Activity:
Which lines in the data below contain the word "Private"? Copy each of them.

□ □ □ □

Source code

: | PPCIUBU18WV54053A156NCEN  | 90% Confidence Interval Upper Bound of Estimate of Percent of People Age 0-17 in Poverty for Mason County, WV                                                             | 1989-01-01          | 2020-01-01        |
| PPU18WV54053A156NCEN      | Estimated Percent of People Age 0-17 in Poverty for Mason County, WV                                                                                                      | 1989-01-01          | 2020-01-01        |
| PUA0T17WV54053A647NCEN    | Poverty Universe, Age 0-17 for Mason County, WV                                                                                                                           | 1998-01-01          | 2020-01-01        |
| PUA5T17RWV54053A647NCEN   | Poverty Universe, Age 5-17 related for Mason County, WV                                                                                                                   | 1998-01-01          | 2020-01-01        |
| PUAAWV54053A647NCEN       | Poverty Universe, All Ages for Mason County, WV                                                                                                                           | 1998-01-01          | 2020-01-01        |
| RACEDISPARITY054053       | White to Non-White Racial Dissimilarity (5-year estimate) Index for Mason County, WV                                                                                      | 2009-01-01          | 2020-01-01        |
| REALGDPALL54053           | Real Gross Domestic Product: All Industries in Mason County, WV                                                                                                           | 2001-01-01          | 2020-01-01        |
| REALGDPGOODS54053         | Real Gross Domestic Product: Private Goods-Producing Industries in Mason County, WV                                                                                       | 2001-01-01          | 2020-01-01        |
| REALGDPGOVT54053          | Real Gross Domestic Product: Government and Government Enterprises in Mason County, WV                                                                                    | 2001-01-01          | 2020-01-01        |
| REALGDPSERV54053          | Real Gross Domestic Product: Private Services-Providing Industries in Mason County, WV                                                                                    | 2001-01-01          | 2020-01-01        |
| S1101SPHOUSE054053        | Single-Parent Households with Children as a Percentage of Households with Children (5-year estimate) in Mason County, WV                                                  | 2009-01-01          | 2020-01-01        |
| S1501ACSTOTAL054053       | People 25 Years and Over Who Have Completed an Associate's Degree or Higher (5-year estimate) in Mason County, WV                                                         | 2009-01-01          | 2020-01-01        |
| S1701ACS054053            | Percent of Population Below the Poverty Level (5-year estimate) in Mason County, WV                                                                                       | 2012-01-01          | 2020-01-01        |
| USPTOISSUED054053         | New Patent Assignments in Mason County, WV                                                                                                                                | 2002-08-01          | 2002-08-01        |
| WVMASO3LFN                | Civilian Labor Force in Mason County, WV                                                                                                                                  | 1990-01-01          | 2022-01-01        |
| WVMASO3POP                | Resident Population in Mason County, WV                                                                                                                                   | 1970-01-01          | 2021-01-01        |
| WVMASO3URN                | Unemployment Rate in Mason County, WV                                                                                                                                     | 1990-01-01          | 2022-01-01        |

□ □ □ □

Result for this exercise:
| REALGDPGOODS54053         | Real Gross Domestic Product: Private Goods-Producing Industries in Mason County, WV                                                                                       | 2001-01-01          | 2020-01-01        |
| REALGDPSERV54053          | Real Gross Domestic Product: Private Services-Providing Industries in Mason County, WV                                                                                    | 2001-01-01          | 2020-01-01        |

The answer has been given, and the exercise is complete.